In 1953, Haelan v. Topps -- a fed. case that was decided under NY law-- the court was the first to recognize a "right of publicity" seperate from the right of privacy. So for a while NY did enjoy a common law right of publicity. But bizzarly enough, in 1984, in Stephano v. News Group Publications, the court reasoned that since the right of publicity is an offshoot of the right of privacy, which, was exclusively statutory under NY civil rights laws, there was no common law right of publicity. Thus started the convolution...
As for the claim against the photog, that's a good question. I guess we'd have to look at NY Civil Rights Law sec. 51.

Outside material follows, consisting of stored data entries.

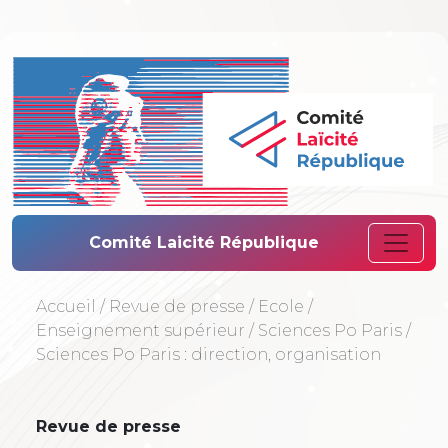
Comité Laïcité 
Comité Laicité République
Accueil
/
Revue de presse
/
Ecole
/
Enseignement supérieur
/
Sciences Po Paris
/
Sciences Po Paris : direction, organisation
Revue de presse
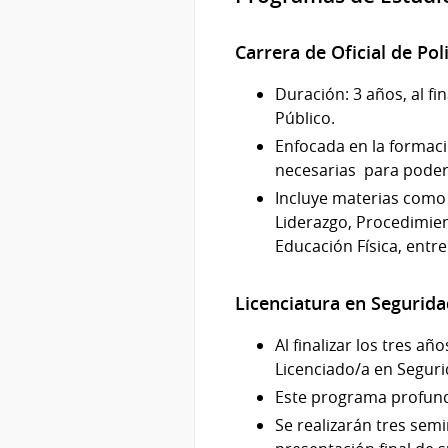
Carrera de Oficial de Po
Duración: 3 años, al fi
Público.
Enfocada en la formació
necesarias para poder 
Incluye materias como D
Liderazgo, Procedimien
Educación Física, entre
Licenciatura en Segurid
Al finalizar los tres a
Licenciado/a en Seguri
Este programa profundi
Se realizarán tres semi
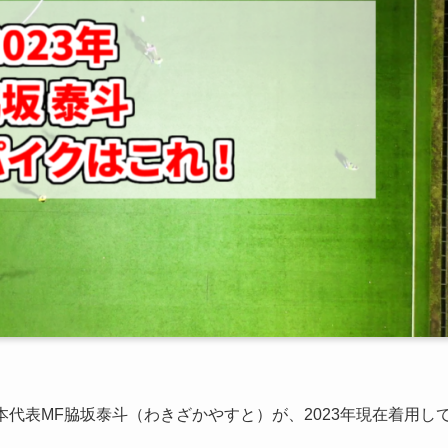
本代表MF脇坂泰斗（わきざかやすと）が、2023年現在着用し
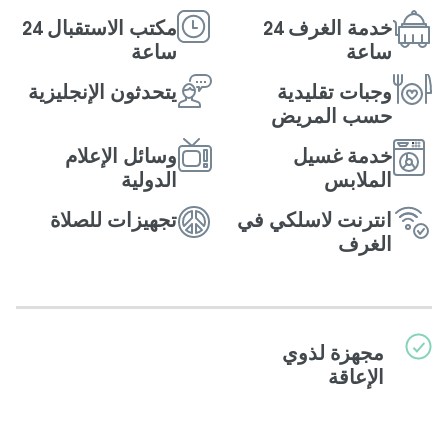
خدمة الغرف 24
مكتب الاستقبال 24
ساعة
ساعة
وجبات تقليدية
يتحدثون الإنجلیزیة
حسب المريض
خدمة غسیل
وسائل الإعلام
الملابس
الدولية
انترنت لاسلكي في
تجهيزات للصلاة
الغرف
مجهزة لذوي
الإعاقة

/*I actually had the impression that New York had a very convoluted right of privacy/publicity.*/
You are correct. New York does have a convluted right of privacy/publicity -- namely becuase it now views the right of publicty as an aspect of its codified right of privacy statute.
This igonres over three decades of Federal cases that have recognized an NY common law right of publicity. In fact, the common law right of publicity initiated in New York.
In 1953, Haelan v. Topps -- a fed. case that was decided under NY law-- the court was the first to recognize a "right of publicity" seperate from the right of privacy. So for a while NY did enjoy a common law right of publicity. But bizzarly enough, in 1984, in Stephano v. News Group Publications, the court reasoned that since the right of publicity is an offshoot of the right of privacy, which, was exclusively statutory under NY civil rights laws, there was no common law right of publicity. Thus started the convolution...
As for the claim against the photog, that's a good question. I guess we'd have to look at NY Civil Rights Law sec. 51.
So, I'm a bit confused by the matter-of-fact pronouncement that "unless "Kristen" [took the photographs] or unless she got an assignment of rights from the photographer, she doesn't own the copyright."
Could she not be a joint author if she contributed original authorship in the form of posing or setting up the composition of the photos (I haven't looked at them)?
Hi Anon, yes it is theoretically possible, but factually not possible in this case. I know of only one or two cases where the claim has succeeded, and this isn't one for those of us who read the NY Post and saw the photos. BTW, I did a post today, 3/20 on a new case that rejected the defense.